John Judis

John B. Judis is an American journalist, a senior writer at The National Journal, an editor-at-large at Talking Points Memo, contributing editor to The American Prospect, and a former senior editor at The New Republic.[1]

Judis was born in Chicago. He attended Amherst College and received B.A. and M.A. degrees in Philosophy from the University of California at Berkeley. In 1969 he was a founding editor of Socialist Revolution (which was later renamed Socialist Review and then Radical Society before ceasing publication in 2009). In the 1970s he was a founding editor of the East Bay Voice. Judis started reporting from Washington in 1982, when he became a founding editor and Washington correspondent for In These Times, then a democratic-socialist newsweekly magazine.

He has also written for GQ, Foreign Affairs, Mother Jones, The New York Times Magazine, and The Washington Post.
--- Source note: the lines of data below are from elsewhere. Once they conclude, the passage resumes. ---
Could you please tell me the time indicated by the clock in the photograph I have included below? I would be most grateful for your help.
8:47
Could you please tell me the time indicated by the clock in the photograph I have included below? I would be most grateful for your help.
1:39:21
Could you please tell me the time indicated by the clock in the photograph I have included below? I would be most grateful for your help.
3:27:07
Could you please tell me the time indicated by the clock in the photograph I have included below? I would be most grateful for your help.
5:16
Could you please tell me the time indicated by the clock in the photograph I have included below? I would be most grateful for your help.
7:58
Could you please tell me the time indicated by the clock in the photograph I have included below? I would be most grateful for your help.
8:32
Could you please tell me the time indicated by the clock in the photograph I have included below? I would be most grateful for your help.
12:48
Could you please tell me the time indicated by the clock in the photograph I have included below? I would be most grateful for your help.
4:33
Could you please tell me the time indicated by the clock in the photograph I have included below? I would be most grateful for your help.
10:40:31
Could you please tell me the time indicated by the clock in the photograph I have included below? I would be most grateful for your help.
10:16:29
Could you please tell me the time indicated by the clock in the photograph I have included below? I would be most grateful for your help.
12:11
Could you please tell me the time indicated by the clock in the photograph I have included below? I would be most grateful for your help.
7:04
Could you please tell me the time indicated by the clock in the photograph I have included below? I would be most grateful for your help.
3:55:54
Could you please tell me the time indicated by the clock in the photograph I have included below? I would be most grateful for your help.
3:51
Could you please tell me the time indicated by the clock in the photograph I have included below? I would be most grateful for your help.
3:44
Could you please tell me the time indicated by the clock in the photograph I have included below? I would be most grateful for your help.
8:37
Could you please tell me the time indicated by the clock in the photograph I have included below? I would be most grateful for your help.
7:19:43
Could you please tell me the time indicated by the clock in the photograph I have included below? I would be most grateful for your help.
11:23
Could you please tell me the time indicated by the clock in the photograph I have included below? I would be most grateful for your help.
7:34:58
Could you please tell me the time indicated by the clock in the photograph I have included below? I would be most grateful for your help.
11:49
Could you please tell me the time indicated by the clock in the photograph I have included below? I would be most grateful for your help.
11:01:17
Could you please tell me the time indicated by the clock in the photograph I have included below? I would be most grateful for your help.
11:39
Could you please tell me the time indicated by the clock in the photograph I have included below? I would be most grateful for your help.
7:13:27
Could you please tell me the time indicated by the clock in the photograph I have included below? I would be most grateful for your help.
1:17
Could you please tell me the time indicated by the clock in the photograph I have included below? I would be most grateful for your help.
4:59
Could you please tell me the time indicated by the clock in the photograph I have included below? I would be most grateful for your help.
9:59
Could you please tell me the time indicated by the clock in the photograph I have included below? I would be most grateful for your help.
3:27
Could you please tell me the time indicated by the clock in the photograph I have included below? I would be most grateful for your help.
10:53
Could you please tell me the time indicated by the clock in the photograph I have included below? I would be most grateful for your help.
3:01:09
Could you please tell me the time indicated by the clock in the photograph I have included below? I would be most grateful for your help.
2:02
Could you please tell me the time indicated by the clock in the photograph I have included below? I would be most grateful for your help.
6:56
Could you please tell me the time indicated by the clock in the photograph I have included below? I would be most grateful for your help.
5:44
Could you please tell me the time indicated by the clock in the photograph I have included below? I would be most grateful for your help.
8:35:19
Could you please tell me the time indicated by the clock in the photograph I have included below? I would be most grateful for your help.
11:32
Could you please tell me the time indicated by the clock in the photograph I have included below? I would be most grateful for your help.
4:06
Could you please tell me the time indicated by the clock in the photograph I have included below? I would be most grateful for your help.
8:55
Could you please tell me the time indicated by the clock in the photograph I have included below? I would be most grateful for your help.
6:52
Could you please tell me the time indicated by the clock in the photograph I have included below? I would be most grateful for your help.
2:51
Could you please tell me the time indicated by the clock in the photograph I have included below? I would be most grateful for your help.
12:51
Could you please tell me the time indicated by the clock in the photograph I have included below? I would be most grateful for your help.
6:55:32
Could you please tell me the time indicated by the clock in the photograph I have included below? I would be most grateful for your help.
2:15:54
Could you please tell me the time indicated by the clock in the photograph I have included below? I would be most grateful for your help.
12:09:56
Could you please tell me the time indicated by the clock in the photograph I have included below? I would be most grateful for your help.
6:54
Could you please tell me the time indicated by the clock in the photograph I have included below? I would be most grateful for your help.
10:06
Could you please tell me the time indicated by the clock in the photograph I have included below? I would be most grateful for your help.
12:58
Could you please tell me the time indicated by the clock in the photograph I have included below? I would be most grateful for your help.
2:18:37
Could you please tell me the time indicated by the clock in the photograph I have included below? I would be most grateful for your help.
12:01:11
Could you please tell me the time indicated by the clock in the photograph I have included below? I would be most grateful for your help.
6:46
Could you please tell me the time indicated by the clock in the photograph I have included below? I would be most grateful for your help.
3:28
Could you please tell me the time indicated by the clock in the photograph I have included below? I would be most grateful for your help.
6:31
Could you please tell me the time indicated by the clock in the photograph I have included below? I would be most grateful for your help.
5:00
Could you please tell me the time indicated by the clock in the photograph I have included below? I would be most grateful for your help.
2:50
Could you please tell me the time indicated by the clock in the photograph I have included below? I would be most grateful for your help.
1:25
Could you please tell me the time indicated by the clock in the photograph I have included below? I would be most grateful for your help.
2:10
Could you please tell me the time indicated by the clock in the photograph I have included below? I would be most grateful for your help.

In 2002, he published The Emerging Democratic Majority (co-written with political scientist Ruy Teixeira), a book arguing that Democrats would retake control of American politics, thanks in part to growing support from minorities and well-educated professionals. Its title was a deliberate echo of Kevin Phillips' 1969 classic, The Emerging Republican Majority. The book was named one of the year's best by The Economist. Later in 2015, in an essay the The Emerging Republican Advantage [2] he recanted this view as he noted that the long term Democratic Majority was gone as Hispanics and Asians were considerably less Democrats as he assumed and that large groups of white voters were abandoning the Democrats.[3]

In 2014 he authored the book Genesis: Truman, American Jews, and the Origins of the Arab/Israeli Conflict in which he discussed the connection between the Israel lobby in the United States and the origin of the modern state of Israel.